Come i precedenti, anche questo lavoro di Luca Diotallevi ci costringe a fare i conti con le nostre più  radicate convinzioni. L’autore le mette alla prova: alla fine della battaglia se ne può uscire  vincitori o vinti, ma certamente diversi da prima. Questa volta la provocazione arriva su uno dei capisaldi dei cattolici impegnati in politica, ovvero la laicità. Di solito sono due i modelli cui fare riferimento, quello francese della laicità (che separa nettamente il pubblico dal privato, facendo coincidere il pubblico con la politica e poi con lo Stato) e quello americano della libertà religiosa, che pone esattamente questo principio a presiedere lo spazio pubblico, evitando di consegnare tutta la politica allo Stato (ammesso che tale concetto – in forma non troppo debole – si possa sviluppare…).
Nel primo modello – che ci pare poco amato dall’autore – i poteri politici si separano dai poteri religiosi sacralizzando se stessi (la laicità non è alternativa al sacro ma al santo). Pertanto la laicità diventa secolarizzazione per sostituzione: si sostituisce un presunto primato del religioso con un reale primato del politico. In particolare col primato dello Stato: un vero problema oggi, dato che lo Stato manifesta una persistente crisi e rischia di trascinare con sé la politica e lo spazio pubblico.
Ma allora, quale, tra i due modelli, è oggi più adeguato a sostenere il bene comune? Quale modello di città? Quale rapporto tra Vangelo e ordine sociale? Vi lasciamo il gusto di battagliare con Diotallevi, nella sua precisa opera di scardinamento (anche con citazioni e richiami assai colti) del modello della laicità. Interessante, ad esempio, la rilettura di una equivoca concezione dell’autonomia delle realtà temporali, per arrivare a scavare nelle profondità della differenza tra ordine naturale e storia, come espressione della condizione tipica del saeculum.
Altrettanto interessante risulta la rilettura della città di S. Agostino, che permette di distinguere tra la (poliarchica) civitas romana e la polis greca. Nel modello della laicità i corpi intermedi sono presenti in gabbie, come negli zoo. Nel modello del saeculum – che non assume alcuna pretesa di perfettismo istituzionale, politico o sociale – sono invece uno dei poteri presenti in un’arena non fintamente agonistica. La presenza o meno dello Stato (state societies o stateless societies) continua a rappresentare la condizione di fondo.
Insomma il libro merita di essere letto, anche se non è di facile lettura. Ma soprattutto meriterebbe di essere discusso. Nell’agorà pubblica, quella digitale, andrebbe benissimo.
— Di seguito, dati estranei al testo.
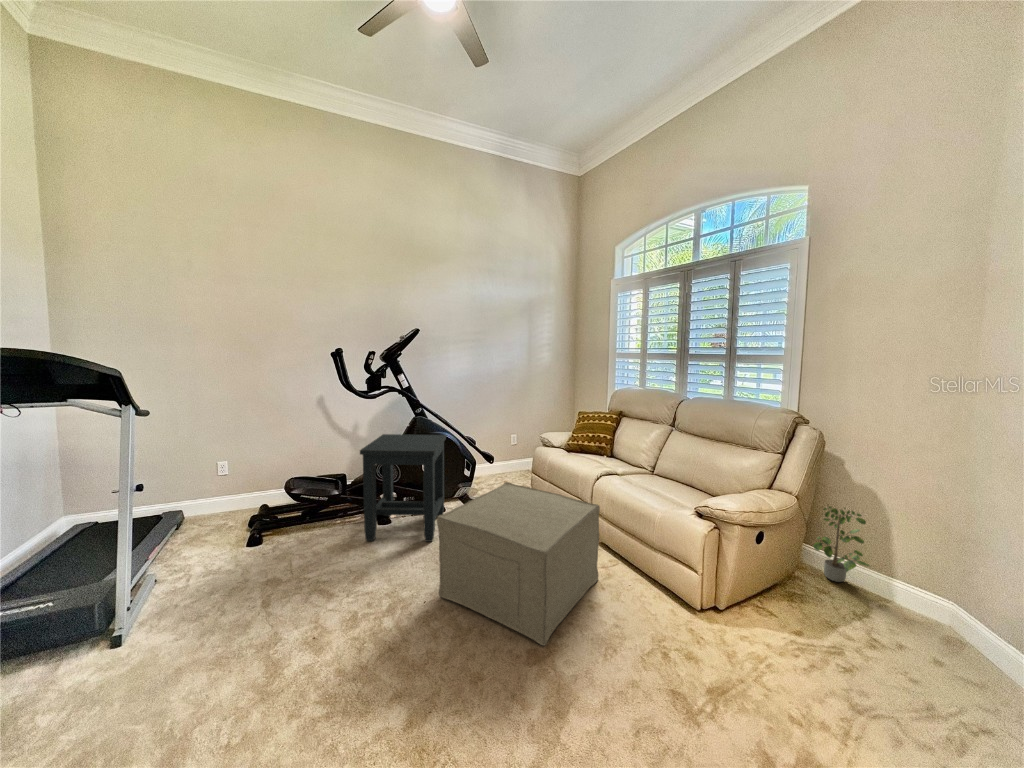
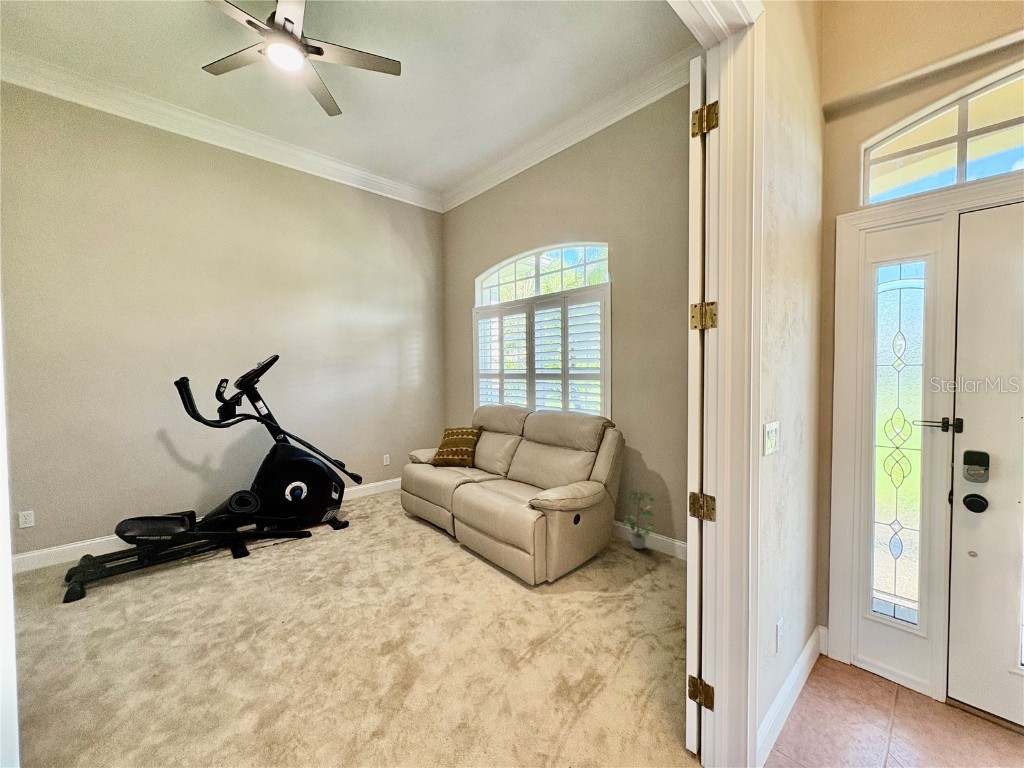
side table: present [360,434,446,542] -> none [210,460,309,576]
ottoman: present [437,482,600,646] -> none [295,499,454,636]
Luca Diotallevi, La pretesa. Quale rapporto tra Vangelo e ordine sociale? Rubbettino, Soveria, 2013.

 

Citazioni

“Nella variante laica la secolarizzazione è solo sostituzione di un (presunto) primato del religioso con un (invece drammaticamente reale) primato del politico”.

“L’unica differenza tra laicità e clericalismo è che il posto che nel primo occupa l’ideologia, nel secondo è occupato dal cinismo”.

“E se la laicità fosse solo l’ideologia di una modernità impaurita a se stessa e trattenuta?”.

“Si parte dalla evangelizzazione per “comprendere” – ma non per dedurre – l’azione politica”.